*** Opening of Exercise data ***

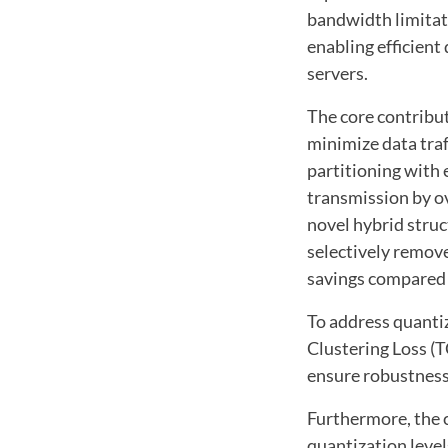
bandwidth limitat
enabling efficien
servers.
The core contribu
minimize data traf
partitioning with
transmission by o
novel hybrid struc
selectively remov
savings compared 
To address quanti
Clustering Loss (T
ensure robustness
Furthermore, the c
quantization leve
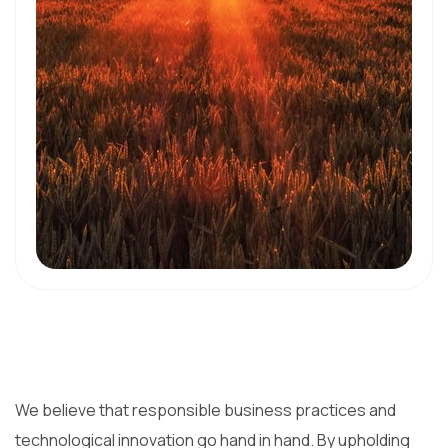
We believe that responsible business practices and
technological innovation go hand in hand. By upholding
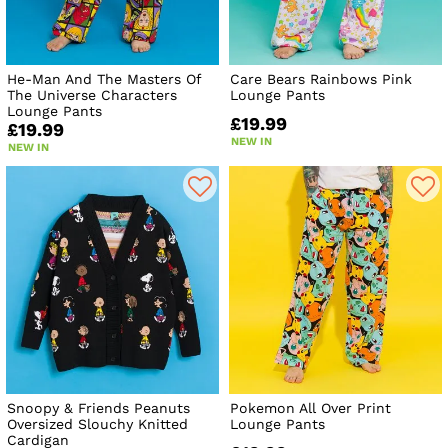
He-Man And The Masters Of
Care Bears Rainbows Pink
The Universe Characters
Lounge Pants
Lounge Pants
£19.99
£19.99
NEW IN
NEW IN
Snoopy & Friends Peanuts
Pokemon All Over Print
Oversized Slouchy Knitted
Lounge Pants
Cardigan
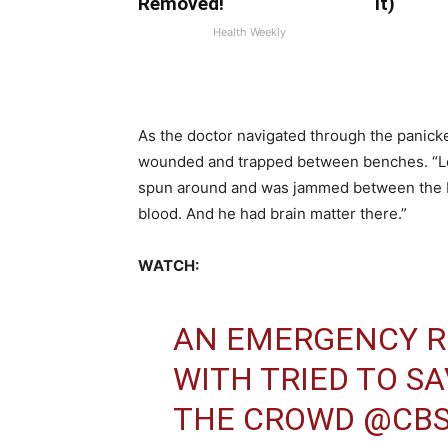
Removed!
It)
Health Weekly
As the doctor navigated through the panicke
wounded and trapped between benches. “Le
spun around and was jammed between the b
blood. And he had brain matter there.”
WATCH:
AN EMERGENCY R
WITH TRIED TO SA
THE CROWD
@CB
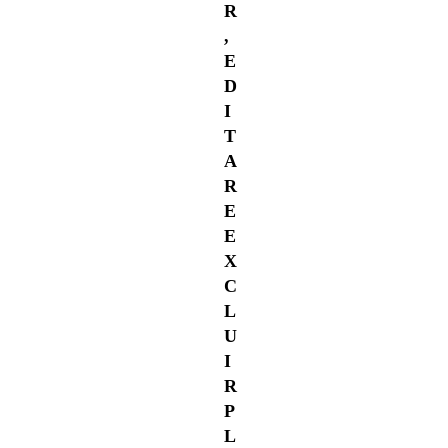
R
,
E
D
I
T
A
R
E
E
X
C
L
U
I
R
P
L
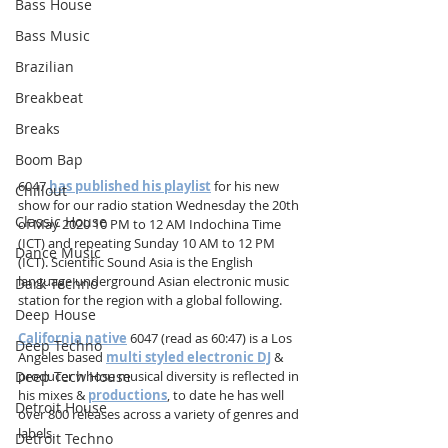
Bass House
Bass Music
Brazilian
Breakbeat
Breaks
Boom Bap
6047 
has published his playlist
 for his new 
Chillout
show for our radio station Wednesday the 20th 
Classic House
of May 2020 10 PM to 12 AM Indochina Time 
(ICT) and repeating Sunday 10 AM to 12 PM 
Dance Music
(ICT). Scientific Sound Asia is the English 
language underground Asian electronic music 
Dark Techno
station for the region with a global following.
Deep House
California native
 6047 (read as 60:47) is a Los 
Deep Techno
Angeles based 
multi styled electronic DJ
 & 
Deep Tech House
producer whose musical diversity is reflected in 
his mixes & 
productions
, to date he has well 
Detroit House
over 800 releases across a variety of genres and 
labels.
Detroit Techno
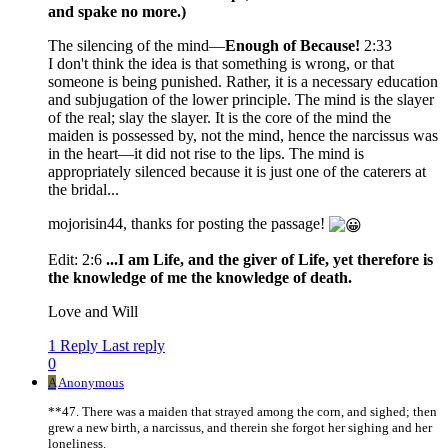
and spake no more.)
The silencing of the mind—
Enough of Because!
2:33
I don't think the idea is that something is wrong, or that
someone is being punished. Rather, it is a necessary education
and subjugation of the lower principle. The mind is the slayer
of the real; slay the slayer. It is the core of the mind the
maiden is possessed by, not the mind, hence the narcissus was
in the heart—it did not rise to the lips. The mind is
appropriately silenced because it is just one of the caterers at
the bridal...
mojorisin44, thanks for posting the passage!
Edit: 2:6
...I am Life, and the giver of Life, yet therefore is
the knowledge of me the knowledge of death.
Love and Will
1 Reply
Last reply
0
A
Anonymous
**47. There was a maiden that strayed among the corn, and sighed; then
grew a new birth, a narcissus, and therein she forgot her sighing and her
loneliness.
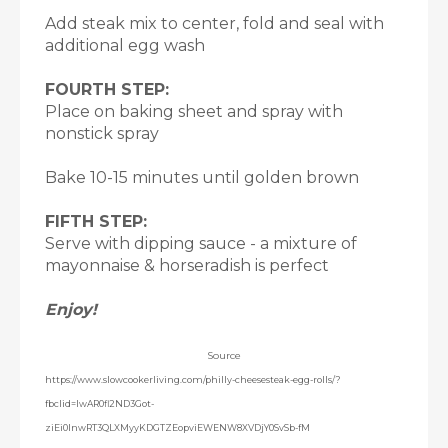
Add steak mix to center, fold and seal with
additional egg wash
FOURTH STEP:
Place on baking sheet and spray with
nonstick spray
Bake 10-15 minutes until golden brown
FIFTH STEP:
Serve with dipping sauce - a mixture of
mayonnaise & horseradish is perfect
Enjoy!
Source
https://www.slowcookerliving.com/philly-cheesesteak-egg-rolls/?
fbclid=IwAR0fl2ND3Got-
ziEi0InwRT3QLXMyyKDGTZEopviEWENW8XVDjY0SvSb-fM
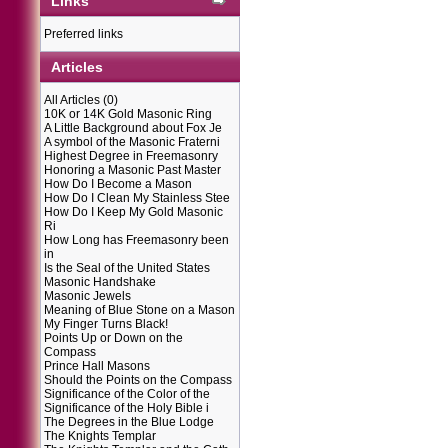
Links
Preferred links
Articles
All Articles
(0)
10K or 14K Gold Masonic Ring
A Little Background about Fox Je
A symbol of the Masonic Fraterni
Highest Degree in Freemasonry
Honoring a Masonic Past Master
How Do I Become a Mason
How Do I Clean My Stainless Stee
How Do I Keep My Gold Masonic
Ri
How Long has Freemasonry been
in
Is the Seal of the United States
Masonic Handshake
Masonic Jewels
Meaning of Blue Stone on a Mason
My Finger Turns Black!
Points Up or Down on the
Compass
Prince Hall Masons
Should the Points on the Compass
Significance of the Color of the
Significance of the Holy Bible i
The Degrees in the Blue Lodge
The Knights Templar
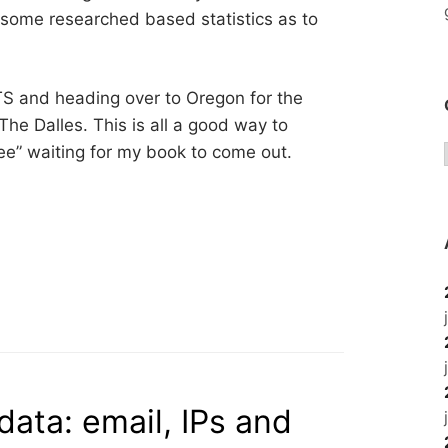
r some researched based statistics as to
-ITS and heading over to Oregon for the
he Dalles. This is all a good way to
eee” waiting for my book to come out.
data: email, IPs and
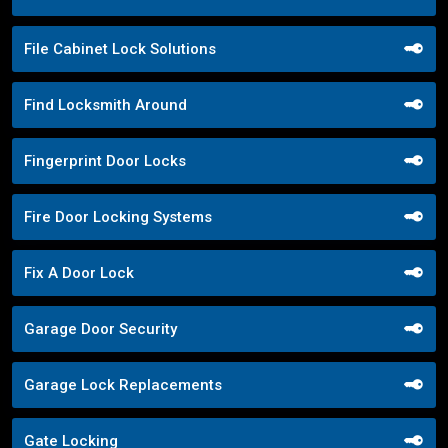
File Cabinet Lock Solutions
Find Locksmith Around
Fingerprint Door Locks
Fire Door Locking Systems
Fix A Door Lock
Garage Door Security
Garage Lock Replacements
Gate Locking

*** Close of Exercise data ***

Instruction
Look above for the line with "Serve with dipping sauce - a mixture of", then print it and each line after it down to and including the line with "data: email, IPs and". Leave out the pictures and keep the wording exact.

Task answer
Serve with dipping sauce - a mixture of
mayonnaise & horseradish is perfect
Enjoy!
Source
https://www.slowcookerliving.com/philly-cheesesteak-egg-rolls/?
fbclid=IwAR0fl2ND3Got-
ziEi0InwRT3QLXMyyKDGTZEopviEWENW8XVDjY0SvSb-fM
Links
Preferred links
Articles
All Articles
(0)
10K or 14K Gold Masonic Ring
A Little Background about Fox Je
A symbol of the Masonic Fraterni
Highest Degree in Freemasonry
Honoring a Masonic Past Master
How Do I Become a Mason
How Do I Clean My Stainless Stee
How Do I Keep My Gold Masonic
Ri
How Long has Freemasonry been
in
Is the Seal of the United States
Masonic Handshake
Masonic Jewels
Meaning of Blue Stone on a Mason
My Finger Turns Black!
Points Up or Down on the
Compass
Prince Hall Masons
Should the Points on the Compass
Significance of the Color of the
Significance of the Holy Bible i
The Degrees in the Blue Lodge
The Knights Templar
r some researched based statistics as to
-ITS and heading over to Oregon for the
he Dalles. This is all a good way to
eee” waiting for my book to come out.
data: email, IPs and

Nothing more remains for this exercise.